Ein U-Boot-Offizier erzählt Auf engstem Raum in den Tiefen des Meeres – „Angst hilft da nicht weiter“

, aktualisiert am 23.09.2025 - 14:53 Uhr
Lars Armstroff auf seinem Untersee-Boot Foto: Andreas Reiner

Lars Armstroff durchkreuzte im U-Boot die Ostsee, die Nordsee, das Mittelmeer und nahm an Nato-Manövern teil. Jetzt steht sein ausgemustertes U17 im Technikmuseum Sinsheim.

Reportage: Robin Szuttor (szu)

Da sind noch Spuren von Muscheln und Seepocken auf dem Stahlrumpf. „Das kleine Mäuseloch hier war das Signalhorn. Und das Loch hier der Diesel-Auspuff, wenn wir über Wasser fuhren. Für das Tauchen gab es dann die schmalen Schlitze da vorn. Die verteilten die Abgase feiner, das machte es schwieriger, uns mit Wärmebildkameras zu orten.“

 

Irgendwie ist es sein U-Boot. Wie oft stand er oben auf der Brücke, Kopf und Schulter im Wind, um mit der Mannschaft unten im Bootsbauch nautisches Fahren zu trainieren. Unter Plexiglas (wegen der Gischt) hatte er Karten der größten Seegebiete und kleinsten Buchten. Zwischen den Übungen, wenn er nur aufs Meer schauen konnte, das waren die schönsten Momente.

Drei Jahre fuhr Lars Armstroff als Erster Wachoffizier auf U17. 1973 wurde es in Dienst gestellt, sein Geburtsjahr. Gebaut von der Howaldtswerke-Werft in Kiel. Heimathafen Eckernförde. 50 Meter lang. 500 Tonnen schwer. Baukosten etwa 100 Millionen Mark, eine astronomische Summe damals.

Technikmuseum Sinsheim statt Schrottplatz

Jetzt gehört es zum Technikmuseum Sinsheim.

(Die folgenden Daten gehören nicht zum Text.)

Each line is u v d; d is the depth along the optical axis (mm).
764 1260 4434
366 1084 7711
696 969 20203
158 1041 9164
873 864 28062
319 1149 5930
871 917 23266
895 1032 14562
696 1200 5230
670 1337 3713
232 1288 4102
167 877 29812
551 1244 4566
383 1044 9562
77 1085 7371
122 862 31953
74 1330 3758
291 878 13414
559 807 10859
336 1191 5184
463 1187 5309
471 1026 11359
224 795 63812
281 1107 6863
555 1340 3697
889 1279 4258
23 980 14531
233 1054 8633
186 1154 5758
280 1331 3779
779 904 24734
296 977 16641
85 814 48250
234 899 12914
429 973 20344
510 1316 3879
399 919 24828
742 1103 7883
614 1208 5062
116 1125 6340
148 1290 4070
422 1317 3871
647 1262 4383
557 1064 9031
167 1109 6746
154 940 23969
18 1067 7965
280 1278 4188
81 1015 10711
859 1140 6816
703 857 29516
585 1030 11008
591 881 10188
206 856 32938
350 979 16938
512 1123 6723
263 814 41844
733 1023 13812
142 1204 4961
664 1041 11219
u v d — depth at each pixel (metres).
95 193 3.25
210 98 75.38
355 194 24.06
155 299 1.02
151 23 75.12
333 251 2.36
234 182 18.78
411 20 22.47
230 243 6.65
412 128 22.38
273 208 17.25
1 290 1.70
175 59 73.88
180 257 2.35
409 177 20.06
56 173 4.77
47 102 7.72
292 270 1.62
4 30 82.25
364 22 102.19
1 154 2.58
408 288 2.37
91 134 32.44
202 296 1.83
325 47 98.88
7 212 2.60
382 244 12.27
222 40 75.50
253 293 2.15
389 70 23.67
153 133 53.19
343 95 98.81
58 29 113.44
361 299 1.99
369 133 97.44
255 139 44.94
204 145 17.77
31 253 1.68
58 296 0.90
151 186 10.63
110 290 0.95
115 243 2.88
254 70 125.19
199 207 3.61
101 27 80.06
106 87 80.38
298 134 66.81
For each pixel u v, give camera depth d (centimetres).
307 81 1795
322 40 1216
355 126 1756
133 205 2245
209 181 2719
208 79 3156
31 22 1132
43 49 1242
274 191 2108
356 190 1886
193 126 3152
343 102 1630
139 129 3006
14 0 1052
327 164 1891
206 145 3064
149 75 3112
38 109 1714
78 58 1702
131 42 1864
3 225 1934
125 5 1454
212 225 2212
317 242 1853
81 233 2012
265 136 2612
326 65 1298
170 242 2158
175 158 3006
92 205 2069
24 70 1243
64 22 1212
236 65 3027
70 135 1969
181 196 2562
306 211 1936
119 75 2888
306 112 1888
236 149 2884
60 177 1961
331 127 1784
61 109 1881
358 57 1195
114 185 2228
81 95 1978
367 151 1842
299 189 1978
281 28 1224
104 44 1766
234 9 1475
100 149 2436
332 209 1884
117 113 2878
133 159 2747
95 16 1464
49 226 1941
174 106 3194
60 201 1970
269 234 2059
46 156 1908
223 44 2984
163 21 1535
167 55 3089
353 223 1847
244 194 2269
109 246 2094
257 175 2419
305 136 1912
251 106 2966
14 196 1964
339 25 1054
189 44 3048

Armstroff hat ja schon immer gesagt, dass es zu schade sei für den Schrott. 372 000 Kilometer kreuzte es durch die Meere, 148 000 davon im Tauchgang. Auf der letzten Reise wurde es getragen. Als der Koloss nach fast 15 Jahren Dahindümpelns auf einen schwimmenden Ponton gehoben wurde, war noch Restspannung auf den tonnenschweren Batteriezellen. Über den Nord-Ostsee-Kanal bugsierte man das U17 den Rhein hinauf bis Speyer. Dann, ab Haßmersheim, rollte es auf Sattelschleppern weiter, vor Brücken musste es sich auf die Seite legen. Und nun steht das einst stolze U17 hoch aufgespießt im Trocknen wie ein ausgestopfter Wal neben einer Concorde und alten russischen Jagdbombern.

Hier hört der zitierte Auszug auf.